The Trifecta of Data Science: Pilot, Productionise, Manage

The Trifecta of Data Science: Pilot, Productionise, Manage

Author: Gareth Martin, Data Science & Artificial Intelligence Director at Altius

Note: This post originally appeared on LinkedIn here

In order for an organisation to be successful with data science, they must be able to carry out all three of the phases of the trifecta in order to realise long-term value.  The three required capabilities are;

  1. Pilot Development
  2. Productionising
  3. Solution Management

If you can already execute on these three, then you are ahead of the game.  If you can’t then here is some guidance on how to get there.

Pilot Development:
Data scientists working within or for your organisation should have access to a secure platform on which they can develop data science pilots.  In considering the tooling for the piloting phase, ease of subsequent deployment and management should be considered.  So it is advisable not only to give your data scientists the required tooling, but also have some guidelines for them on what to do, and what not to do, in order to ease the transition to deployment at a later phase.  For example, if you plan to deploy on a cloud platform, as our team generally does, then the community developing the pilots should work on the same platform and use the same tools as will be integrated for deployment.

Typically, data scientists can develop pilot models in isolation of other engineering roles in the IT team.  When it comes to deployment this is not the case (at least not usually), so education of the data science team on the complexity of deployment is also key.

Productionising:
We use the term productionising to cover an array of activities that are required in order to deploy the model securely into an integrated environment where it can be executed automatically within a workflow in a performant and reliable manner without manual intervention.  And ensuring that deployment and execution can be monitored and managed in as painless a way as possible by the team managing the solutions once they are live.

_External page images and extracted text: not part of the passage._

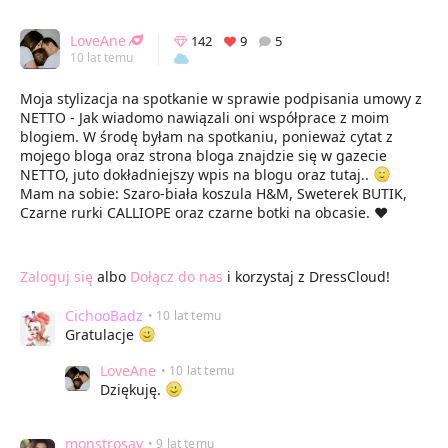
LoveAne
142
9
5
10 lat temu
Moja stylizacja na spotkanie w sprawie podpisania umowy z
NETTO - Jak wiadomo nawiązali oni współprace z moim
blogiem. W środę byłam na spotkaniu, ponieważ cytat z
mojego bloga oraz strona bloga znajdzie się w gazecie
NETTO, juto dokładniejszy wpis na blogu oraz tutaj..
Mam na sobie: Szaro-biała koszula H&M, Sweterek BUTIK,
Czarne rurki CALLIOPE oraz czarne botki na obcasie. ♥
Zaloguj się
albo
Dołącz do nas
i korzystaj z DressCloud!
CichooBadz
• 10 lat temu
Gratulacje
LoveAne
• 10 lat temu
Dziękuję.
monstrosay
• 9 lat temu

In deployment, it’s important to consider the computing resources required for the execution of the model and the profile of those as well as the optimal approach to provisioning and elasticity to control costs of execution, particularly in the cloud environments.  Information governance and security should be considered and best practices from the organisation should be applied to ensure compliance.  Integration with source and target systems through API’s or other methods should be part of the core deployment project in order to ensure contracts with other systems are meeting requirements.  Finally, end-to-end testing of the solution and of the monitoring and management tooling associated with it should be considered a high priority.  Often these data science models are tasked with a decision point and as such should be rigorously tested.

Live solutions should be secure, performant and financially viable.

Solution Management:
Just like any other solution in a production environment, data science models should be monitored and managed actively.  There are hundreds of horror stories of live models running un-monitored which have cost companies significantly as they degrade or start to deviate significantly from their targets without any intervention.

As part of the deployment process, the data scientists should be defining the acceptable thresholds of model performance with input from the business solution owners.  Monitoring mechanisms should then be created to ensure that when thresholds are hit that warning or alerts are triggered or that specific events processes are initiated.

The team managing the solutions should have the skills to investigate errors and to retrain models as they degrade.  To carry out these tasks, skills in languages including R and Python are typically required, and understanding of statistical analytical approaches and algorithms are essential.  As such cross-training, your managed services team is necessary or perhaps augmenting them with new resources specifically with data science skills.

If you manage to get these three elements across the line you will be in a great position to enable teams from across your organisation to develop and productionise high-value data science solutions in a rapid and secure manner.